One of the challenges in using mass spectrometry for proteomic research is distinguishing between molecules that are structurally different, but have the same mass.
In a recently published paper, researchers at the Neuroproteomics Laboratory at the University of Campinas (UNICAMP) report that they have created an optimized method that increases the resolution of proteomic analysis by mass spectrometry. The technique, which combines two-dimensional chromatography and ion mobility, was used to identify 10,390 proteins expressed in oligodendrocytes, the central nervous system cells that produce myelin. A previous study done by the group using single-dimensional chromatography for pre-sorting only yielded 2,290 proteins. The team is interested in oligodendrocytes for their possible role in schizophrenia.

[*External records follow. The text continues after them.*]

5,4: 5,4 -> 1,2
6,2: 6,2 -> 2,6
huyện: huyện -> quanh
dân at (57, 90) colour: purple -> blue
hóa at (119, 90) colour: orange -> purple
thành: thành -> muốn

The first step in the process is to break the oligodendrocytes into peptides. Next chromatography is used to separate the sample. For this experiment, two matrices were used instead of the typical one matrix separation. In the first separation, the peptides in liquid form are injected into the spectrometer in batches, with one fifth of the sample going in at a time.
Once inside the spectrometer, the sample is transformed into gas and flies back and forth in a vacuum, smaller peptides reach their destination faster and their mass is measured first.
"The resistance offered to the gas by the molecule depends on its three-dimensional shape, so if two different peptides with the same mass are flying together and we inject the gas in the opposite direction, they will tend to be separated by the force of resistance to the gas. It's like picking up two sheets of paper with the same mass, crumpling one into a ball, and dropping them both. Because of its shape, the crumpled sheet will reach the floor first," explained Martins-de-Souza who heads the UNICAMP laboratory.
The experiment yielded 223,000 peptides, which were reconstructed using bioinformatics tools, to create the 10,390 proteins described. Bioinformatics was also used to map the cellular compartments where the proteins are located and the biological processes they are involved in. With this technique, even relatively scarce proteins were able to be identified.